Exercise instructions
Print out every record below, exactly as written.

Segment Open

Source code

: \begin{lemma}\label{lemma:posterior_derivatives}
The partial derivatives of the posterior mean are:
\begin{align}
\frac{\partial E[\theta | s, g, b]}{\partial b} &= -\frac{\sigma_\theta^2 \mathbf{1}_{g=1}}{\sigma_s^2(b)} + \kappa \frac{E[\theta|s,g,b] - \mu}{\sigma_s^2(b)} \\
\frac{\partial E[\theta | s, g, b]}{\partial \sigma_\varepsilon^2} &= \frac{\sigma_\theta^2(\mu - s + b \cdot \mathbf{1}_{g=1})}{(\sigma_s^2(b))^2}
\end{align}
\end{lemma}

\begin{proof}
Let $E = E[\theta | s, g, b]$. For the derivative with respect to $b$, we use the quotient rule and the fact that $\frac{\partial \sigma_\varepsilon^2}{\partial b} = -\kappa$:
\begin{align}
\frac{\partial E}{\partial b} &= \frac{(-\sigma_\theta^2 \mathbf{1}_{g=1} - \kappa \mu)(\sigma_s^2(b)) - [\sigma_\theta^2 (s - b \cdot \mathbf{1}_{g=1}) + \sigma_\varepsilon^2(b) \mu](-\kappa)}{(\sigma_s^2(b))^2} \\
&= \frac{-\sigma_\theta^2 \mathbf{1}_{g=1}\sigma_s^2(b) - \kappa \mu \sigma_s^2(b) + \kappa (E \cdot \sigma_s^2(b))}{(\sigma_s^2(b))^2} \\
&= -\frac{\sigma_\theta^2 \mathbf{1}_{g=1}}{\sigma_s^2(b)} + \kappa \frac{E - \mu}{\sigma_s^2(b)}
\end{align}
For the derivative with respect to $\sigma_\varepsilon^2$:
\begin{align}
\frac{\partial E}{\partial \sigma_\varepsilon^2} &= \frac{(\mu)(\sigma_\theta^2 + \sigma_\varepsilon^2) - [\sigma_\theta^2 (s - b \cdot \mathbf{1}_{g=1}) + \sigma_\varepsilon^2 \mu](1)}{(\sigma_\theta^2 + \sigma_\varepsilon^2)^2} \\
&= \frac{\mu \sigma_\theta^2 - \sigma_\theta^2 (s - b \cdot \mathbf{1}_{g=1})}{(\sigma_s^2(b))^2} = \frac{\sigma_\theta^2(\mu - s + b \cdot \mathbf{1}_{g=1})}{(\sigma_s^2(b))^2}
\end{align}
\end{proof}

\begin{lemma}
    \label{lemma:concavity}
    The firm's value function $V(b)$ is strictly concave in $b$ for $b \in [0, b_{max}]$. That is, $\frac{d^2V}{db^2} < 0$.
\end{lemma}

Segment Closed

Output for this exercise
Source code

: \begin{lemma}\label{lemma:posterior_derivatives}
The partial derivatives of the posterior mean are:
\begin{align}
\frac{\partial E[\theta | s, g, b]}{\partial b} &= -\frac{\sigma_\theta^2 \mathbf{1}_{g=1}}{\sigma_s^2(b)} + \kappa \frac{E[\theta|s,g,b] - \mu}{\sigma_s^2(b)} \\
\frac{\partial E[\theta | s, g, b]}{\partial \sigma_\varepsilon^2} &= \frac{\sigma_\theta^2(\mu - s + b \cdot \mathbf{1}_{g=1})}{(\sigma_s^2(b))^2}
\end{align}
\end{lemma}

\begin{proof}
Let $E = E[\theta | s, g, b]$. For the derivative with respect to $b$, we use the quotient rule and the fact that $\frac{\partial \sigma_\varepsilon^2}{\partial b} = -\kappa$:
\begin{align}
\frac{\partial E}{\partial b} &= \frac{(-\sigma_\theta^2 \mathbf{1}_{g=1} - \kappa \mu)(\sigma_s^2(b)) - [\sigma_\theta^2 (s - b \cdot \mathbf{1}_{g=1}) + \sigma_\varepsilon^2(b) \mu](-\kappa)}{(\sigma_s^2(b))^2} \\
&= \frac{-\sigma_\theta^2 \mathbf{1}_{g=1}\sigma_s^2(b) - \kappa \mu \sigma_s^2(b) + \kappa (E \cdot \sigma_s^2(b))}{(\sigma_s^2(b))^2} \\
&= -\frac{\sigma_\theta^2 \mathbf{1}_{g=1}}{\sigma_s^2(b)} + \kappa \frac{E - \mu}{\sigma_s^2(b)}
\end{align}
For the derivative with respect to $\sigma_\varepsilon^2$:
\begin{align}
\frac{\partial E}{\partial \sigma_\varepsilon^2} &= \frac{(\mu)(\sigma_\theta^2 + \sigma_\varepsilon^2) - [\sigma_\theta^2 (s - b \cdot \mathbf{1}_{g=1}) + \sigma_\varepsilon^2 \mu](1)}{(\sigma_\theta^2 + \sigma_\varepsilon^2)^2} \\
&= \frac{\mu \sigma_\theta^2 - \sigma_\theta^2 (s - b \cdot \mathbf{1}_{g=1})}{(\sigma_s^2(b))^2} = \frac{\sigma_\theta^2(\mu - s + b \cdot \mathbf{1}_{g=1})}{(\sigma_s^2(b))^2}
\end{align}
\end{proof}

\begin{lemma}
    \label{lemma:concavity}
    The firm's value function $V(b)$ is strictly concave in $b$ for $b \in [0, b_{max}]$. That is, $\frac{d^2V}{db^2} < 0$.
\end{lemma}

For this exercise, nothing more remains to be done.